(Beginning of Input data)

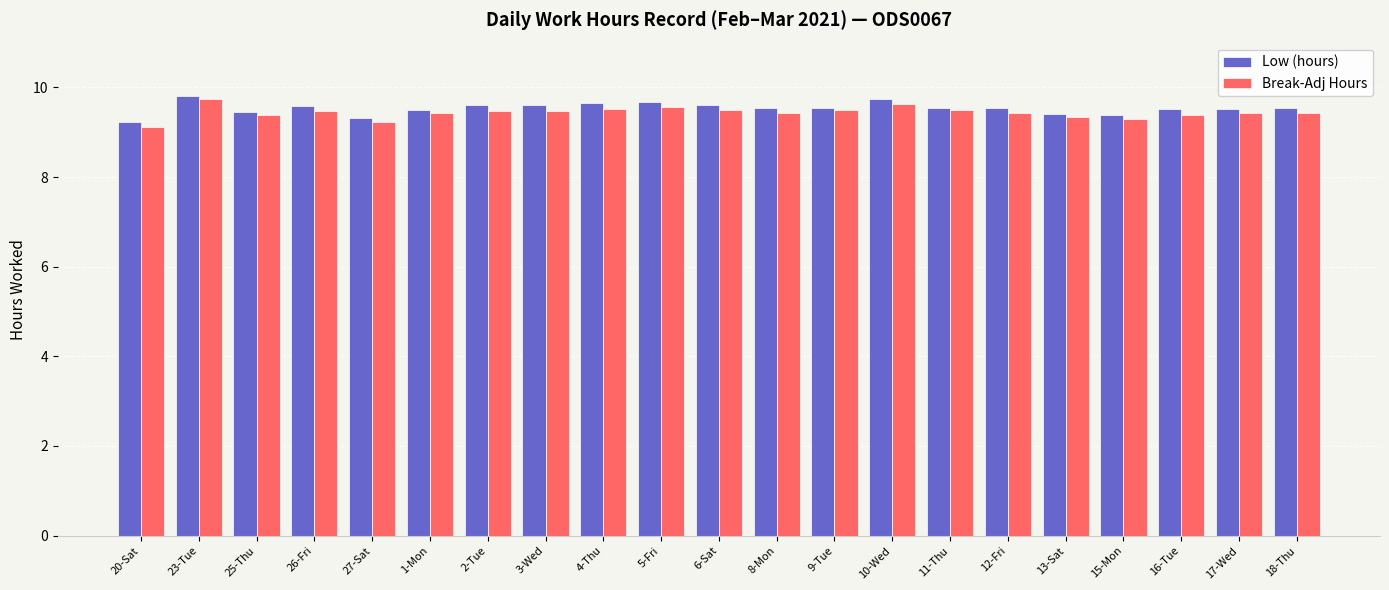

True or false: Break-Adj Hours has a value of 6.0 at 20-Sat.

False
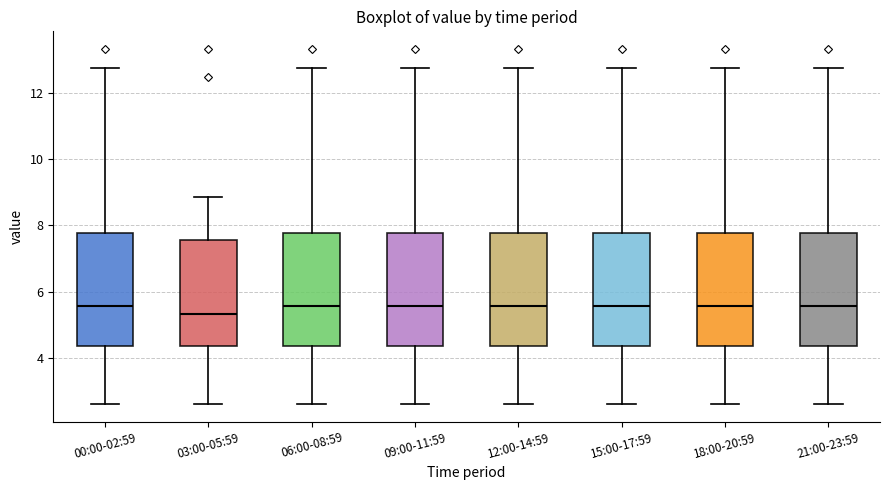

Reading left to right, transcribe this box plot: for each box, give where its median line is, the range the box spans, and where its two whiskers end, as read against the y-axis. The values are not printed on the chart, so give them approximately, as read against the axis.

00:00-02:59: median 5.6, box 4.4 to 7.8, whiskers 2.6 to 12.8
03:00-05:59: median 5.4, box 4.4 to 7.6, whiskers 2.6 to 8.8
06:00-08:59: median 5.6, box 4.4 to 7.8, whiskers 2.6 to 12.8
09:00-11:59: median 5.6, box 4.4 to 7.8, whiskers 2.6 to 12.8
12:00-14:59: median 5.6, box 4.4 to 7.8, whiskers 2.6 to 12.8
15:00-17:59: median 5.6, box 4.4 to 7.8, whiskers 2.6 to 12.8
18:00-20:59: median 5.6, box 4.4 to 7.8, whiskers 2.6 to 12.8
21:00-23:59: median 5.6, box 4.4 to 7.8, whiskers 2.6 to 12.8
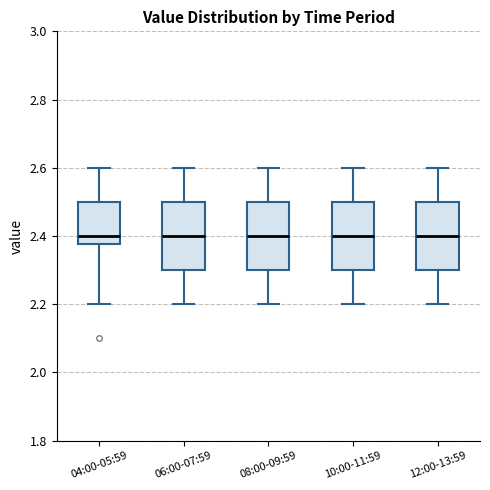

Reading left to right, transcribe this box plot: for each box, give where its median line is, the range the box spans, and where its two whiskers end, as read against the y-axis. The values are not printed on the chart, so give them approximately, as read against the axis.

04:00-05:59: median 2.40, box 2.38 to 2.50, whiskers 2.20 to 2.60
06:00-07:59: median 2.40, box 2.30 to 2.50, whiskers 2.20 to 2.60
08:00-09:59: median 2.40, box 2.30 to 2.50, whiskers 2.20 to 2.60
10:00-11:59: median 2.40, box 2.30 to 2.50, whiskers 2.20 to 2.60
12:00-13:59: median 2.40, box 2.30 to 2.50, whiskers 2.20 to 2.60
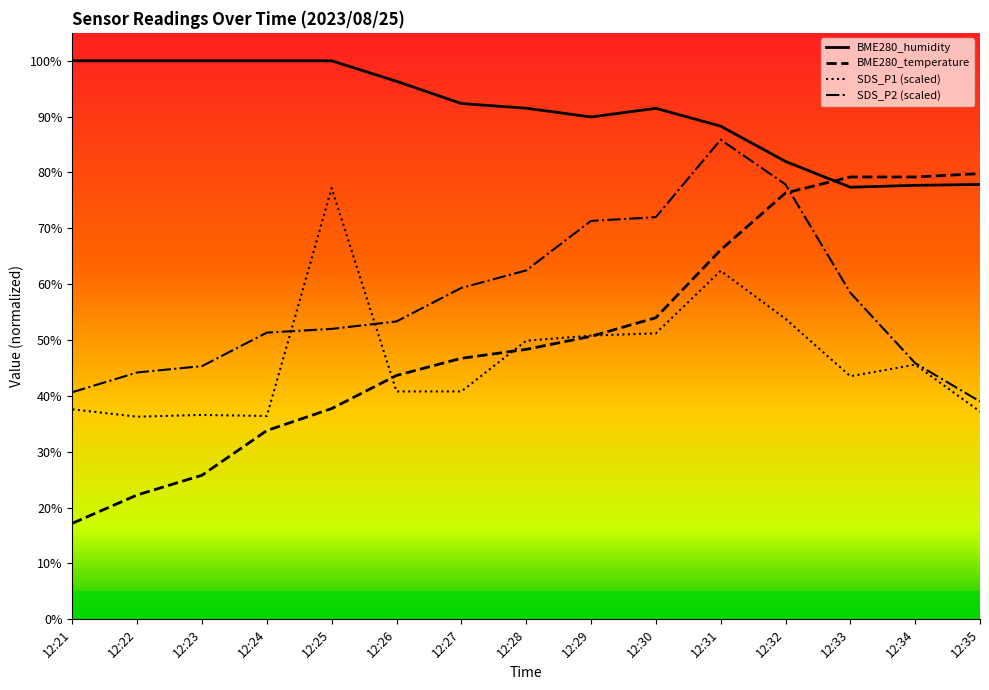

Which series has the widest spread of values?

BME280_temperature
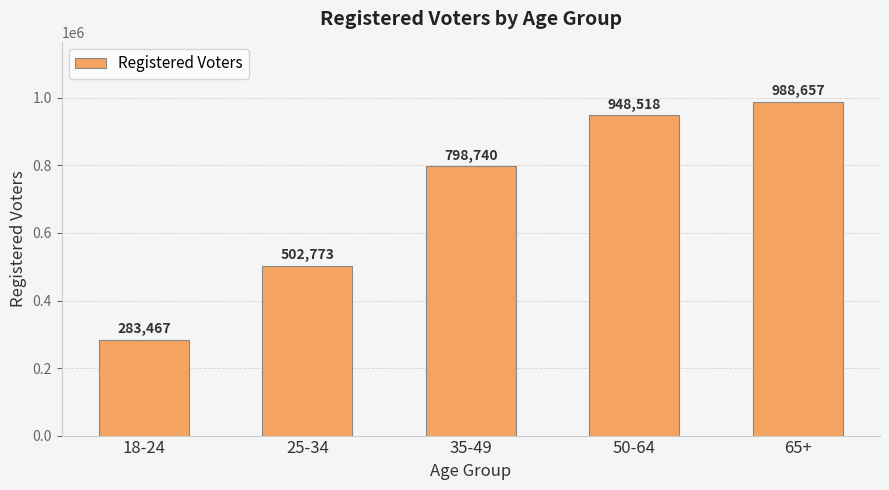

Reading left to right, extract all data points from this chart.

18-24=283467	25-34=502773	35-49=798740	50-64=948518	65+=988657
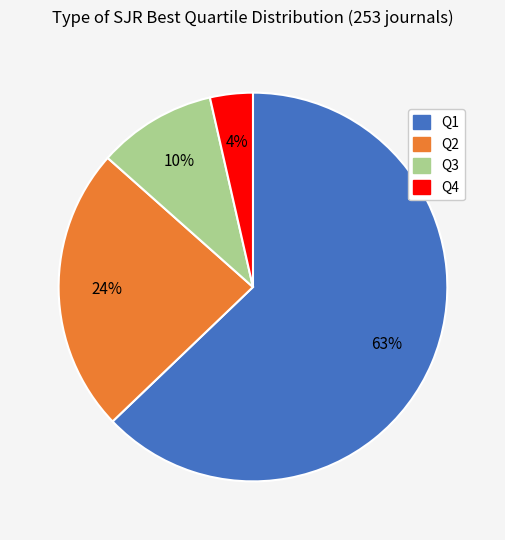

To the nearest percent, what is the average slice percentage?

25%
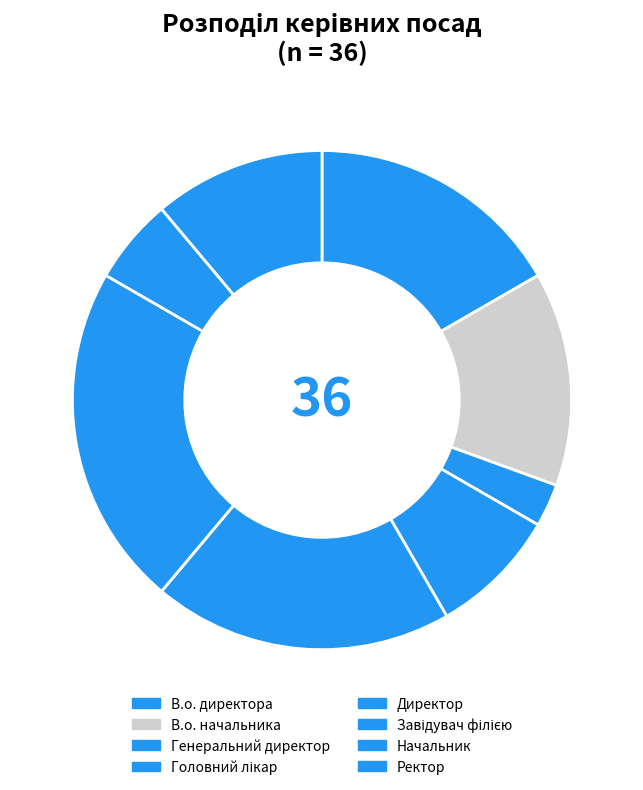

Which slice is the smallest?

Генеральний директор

(End of Input data)

* _Activity_
Switch every "transcribe" in the entries above to "summarize" and write out all the entries again with nothing else changed. Leave the pictures out.

* _Result_
True or false: Break-Adj Hours has a value of 6.0 at 20-Sat.

False

Reading left to right, summarize this box plot: for each box, give where its median line is, the range the box spans, and where its two whiskers end, as read against the y-axis. The values are not printed on the chart, so give them approximately, as read against the axis.

00:00-02:59: median 5.6, box 4.4 to 7.8, whiskers 2.6 to 12.8
03:00-05:59: median 5.4, box 4.4 to 7.6, whiskers 2.6 to 8.8
06:00-08:59: median 5.6, box 4.4 to 7.8, whiskers 2.6 to 12.8
09:00-11:59: median 5.6, box 4.4 to 7.8, whiskers 2.6 to 12.8
12:00-14:59: median 5.6, box 4.4 to 7.8, whiskers 2.6 to 12.8
15:00-17:59: median 5.6, box 4.4 to 7.8, whiskers 2.6 to 12.8
18:00-20:59: median 5.6, box 4.4 to 7.8, whiskers 2.6 to 12.8
21:00-23:59: median 5.6, box 4.4 to 7.8, whiskers 2.6 to 12.8

Reading left to right, summarize this box plot: for each box, give where its median line is, the range the box spans, and where its two whiskers end, as read against the y-axis. The values are not printed on the chart, so give them approximately, as read against the axis.

04:00-05:59: median 2.40, box 2.38 to 2.50, whiskers 2.20 to 2.60
06:00-07:59: median 2.40, box 2.30 to 2.50, whiskers 2.20 to 2.60
08:00-09:59: median 2.40, box 2.30 to 2.50, whiskers 2.20 to 2.60
10:00-11:59: median 2.40, box 2.30 to 2.50, whiskers 2.20 to 2.60
12:00-13:59: median 2.40, box 2.30 to 2.50, whiskers 2.20 to 2.60

Which series has the widest spread of values?

BME280_temperature

Reading left to right, extract all data points from this chart.

18-24=283467	25-34=502773	35-49=798740	50-64=948518	65+=988657

To the nearest percent, what is the average slice percentage?

25%

Which slice is the smallest?

Генеральний директор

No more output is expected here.